Source document Start Marker

Data Engineering for the Modern Enterprise

data engineering thesis

KDNuggets, a community site for data professionals, ranked “ We Don’t Need Data Scientists, We Need Data Engineers ,” by Mihail Eric, a venture capitalist, researcher, and educator, as its top story of 2021. This sentiment holds even more true today, especially with the unending rush to leverage both generative and predictive AI within enterprise operations. Without the right kind of data, AI is dead in the water.

Data engineering—which includes not only data engineers by title but also their counterparts in adjacent fields such as database administration, management, architecture, and analysis—will ensure that AI initiatives are kept alive, well, and thriving. Accordingly, data engineers have risen to become the new stars in the AI-driven organization. For the purposes of this article, we assign roles in data engineering across a cluster of data professional categories. Collectively, as part of an overall data engineering team, these professionals are setting the tone and providing the guidance needed for developing fair, accurate, and business-viable AI models.

Source document End Marker

Task directions:
Resume the article on data engineering for the modern enterprise, picking up after its last sentence.

Data for analysis Start Marker

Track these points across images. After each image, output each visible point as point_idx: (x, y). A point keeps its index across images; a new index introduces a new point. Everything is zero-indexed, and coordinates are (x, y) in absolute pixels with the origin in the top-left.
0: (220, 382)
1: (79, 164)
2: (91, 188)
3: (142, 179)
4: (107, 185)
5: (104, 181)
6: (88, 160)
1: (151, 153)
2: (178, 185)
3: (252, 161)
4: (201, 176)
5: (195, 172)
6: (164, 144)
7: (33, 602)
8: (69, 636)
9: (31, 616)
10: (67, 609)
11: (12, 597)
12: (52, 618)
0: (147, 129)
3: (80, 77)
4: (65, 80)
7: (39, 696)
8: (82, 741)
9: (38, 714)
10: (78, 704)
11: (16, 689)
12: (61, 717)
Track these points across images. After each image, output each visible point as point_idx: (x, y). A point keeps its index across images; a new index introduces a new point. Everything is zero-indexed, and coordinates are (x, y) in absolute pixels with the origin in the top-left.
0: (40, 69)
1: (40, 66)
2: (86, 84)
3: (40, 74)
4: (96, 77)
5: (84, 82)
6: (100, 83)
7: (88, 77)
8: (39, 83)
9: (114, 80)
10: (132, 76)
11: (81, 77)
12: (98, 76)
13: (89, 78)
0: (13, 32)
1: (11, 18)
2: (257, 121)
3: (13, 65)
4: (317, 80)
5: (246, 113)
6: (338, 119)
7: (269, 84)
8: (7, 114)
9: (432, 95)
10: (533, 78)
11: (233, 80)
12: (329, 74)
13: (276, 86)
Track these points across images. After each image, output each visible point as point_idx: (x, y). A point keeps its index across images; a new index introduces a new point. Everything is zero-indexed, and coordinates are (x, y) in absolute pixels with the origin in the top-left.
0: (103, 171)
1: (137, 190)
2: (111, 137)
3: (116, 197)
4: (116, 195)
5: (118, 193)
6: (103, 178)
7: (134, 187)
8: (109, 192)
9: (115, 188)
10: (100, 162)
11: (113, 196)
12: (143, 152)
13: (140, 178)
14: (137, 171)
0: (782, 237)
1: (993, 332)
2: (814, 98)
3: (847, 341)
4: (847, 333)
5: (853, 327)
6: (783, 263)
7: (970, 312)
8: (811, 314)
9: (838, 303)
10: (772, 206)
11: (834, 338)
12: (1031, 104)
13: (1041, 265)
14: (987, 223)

Data for analysis End Marker
Data for analysis Start Marker

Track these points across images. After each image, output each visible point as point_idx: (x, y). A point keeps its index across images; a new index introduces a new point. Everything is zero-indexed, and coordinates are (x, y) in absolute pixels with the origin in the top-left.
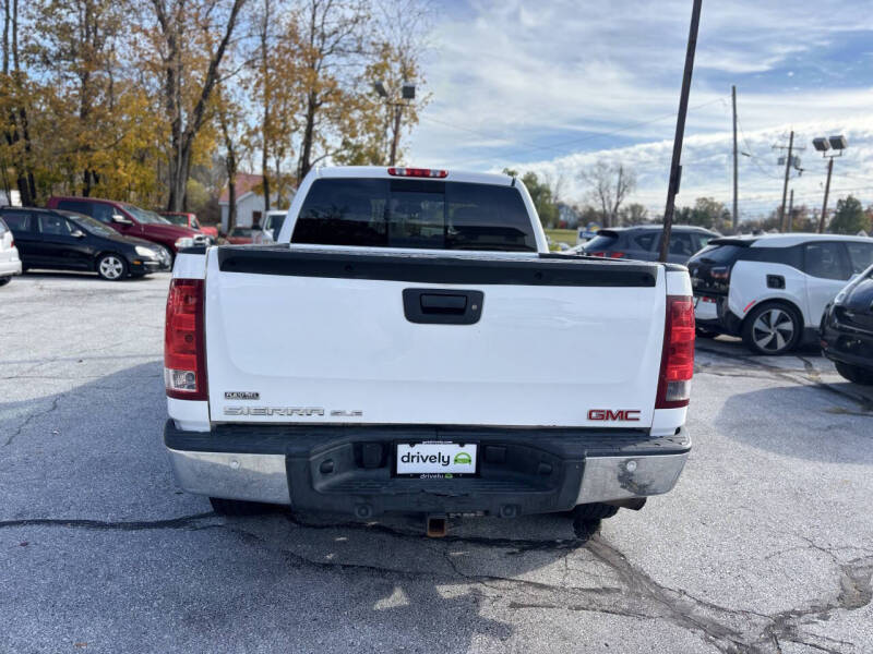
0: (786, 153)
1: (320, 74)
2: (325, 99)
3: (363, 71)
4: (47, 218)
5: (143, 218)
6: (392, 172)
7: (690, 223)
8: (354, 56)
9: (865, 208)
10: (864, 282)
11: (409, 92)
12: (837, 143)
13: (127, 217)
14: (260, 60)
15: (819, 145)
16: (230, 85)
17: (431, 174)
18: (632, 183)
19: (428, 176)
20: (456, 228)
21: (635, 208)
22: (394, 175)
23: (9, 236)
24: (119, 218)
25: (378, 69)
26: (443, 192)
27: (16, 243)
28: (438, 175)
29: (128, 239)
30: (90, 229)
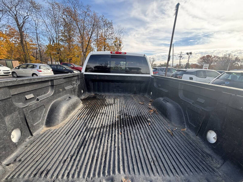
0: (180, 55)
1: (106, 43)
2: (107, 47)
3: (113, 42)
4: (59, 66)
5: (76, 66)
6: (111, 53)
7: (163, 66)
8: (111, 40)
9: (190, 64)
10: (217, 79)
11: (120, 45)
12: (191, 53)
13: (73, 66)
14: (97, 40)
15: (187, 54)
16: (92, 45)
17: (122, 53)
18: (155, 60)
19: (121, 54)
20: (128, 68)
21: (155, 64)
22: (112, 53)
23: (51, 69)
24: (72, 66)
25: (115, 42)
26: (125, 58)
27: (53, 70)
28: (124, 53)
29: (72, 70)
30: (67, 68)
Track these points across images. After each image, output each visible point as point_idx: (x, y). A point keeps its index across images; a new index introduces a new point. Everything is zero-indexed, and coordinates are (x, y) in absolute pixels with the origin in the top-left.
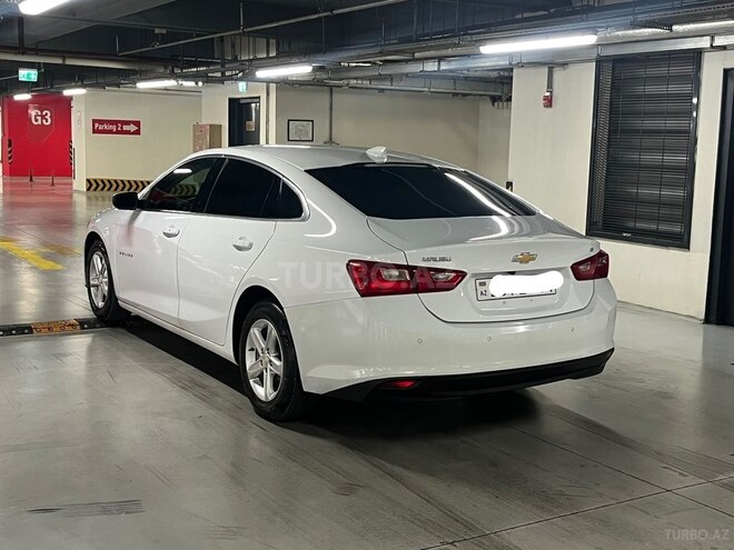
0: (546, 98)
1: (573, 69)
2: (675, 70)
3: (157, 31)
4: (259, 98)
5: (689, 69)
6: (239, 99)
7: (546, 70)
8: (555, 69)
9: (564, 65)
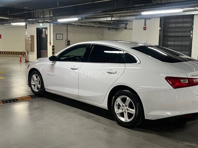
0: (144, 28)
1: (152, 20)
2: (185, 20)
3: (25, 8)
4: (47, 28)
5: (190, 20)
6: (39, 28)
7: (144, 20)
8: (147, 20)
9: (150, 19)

Data for analysis End Marker
Data for analysis Start Marker

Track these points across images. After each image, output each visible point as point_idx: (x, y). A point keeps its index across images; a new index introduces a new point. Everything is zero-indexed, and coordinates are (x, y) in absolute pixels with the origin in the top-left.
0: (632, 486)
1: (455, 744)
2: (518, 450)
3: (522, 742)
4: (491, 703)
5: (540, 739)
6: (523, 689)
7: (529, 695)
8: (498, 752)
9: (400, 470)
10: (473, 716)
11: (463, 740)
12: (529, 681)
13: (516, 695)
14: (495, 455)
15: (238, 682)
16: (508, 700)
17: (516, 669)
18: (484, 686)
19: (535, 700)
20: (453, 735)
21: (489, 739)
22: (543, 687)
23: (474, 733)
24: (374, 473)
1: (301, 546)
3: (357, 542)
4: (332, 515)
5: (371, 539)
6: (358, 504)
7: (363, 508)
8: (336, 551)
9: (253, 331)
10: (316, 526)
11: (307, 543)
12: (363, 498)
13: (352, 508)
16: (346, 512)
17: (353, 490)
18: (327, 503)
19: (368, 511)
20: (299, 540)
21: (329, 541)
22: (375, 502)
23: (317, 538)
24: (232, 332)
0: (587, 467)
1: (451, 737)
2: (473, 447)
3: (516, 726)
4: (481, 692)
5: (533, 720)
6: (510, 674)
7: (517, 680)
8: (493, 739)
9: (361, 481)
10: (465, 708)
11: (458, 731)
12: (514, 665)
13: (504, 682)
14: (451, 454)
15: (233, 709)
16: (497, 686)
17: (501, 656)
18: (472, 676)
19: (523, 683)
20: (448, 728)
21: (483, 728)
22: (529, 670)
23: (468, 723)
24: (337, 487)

Data for analysis End Marker

Reply to the exercise:
Everyone wants to embrace AI-related large language models in a big way, which only means more demand for data engineering. As a professional category, data engineers are essential, because in many cases, data scientists have been tasked with vetting and managing data resources, which diverts their time and resources away from building data-driven narratives for their businesses. In addition, since AI algorithms are tremendous data hogs, organizations need vibrant data pipelines to maintain the effectiveness of their AI efforts. 

This is fueling significant shifts in the practice and theory of data engineering. Demand for real-time, AI-ready data is creating new challenges and opportunities for those in data engineering and adjacent fields such as database administration, management, and analysis. In the process, data engineering has entered the spotlight as enablers of the 21 st -century enterprise.

This also requires more business savvy as part of the data engineering skills mix. Conversely, business teams need to have a better understanding of their data, and what it can do for their organizations. “Data practitioners are being asked to expand their knowledge of the business—while functional teams are finding they require their own internal data expertise to leverage their data,” a recent report from MIT Technology Review Insights states.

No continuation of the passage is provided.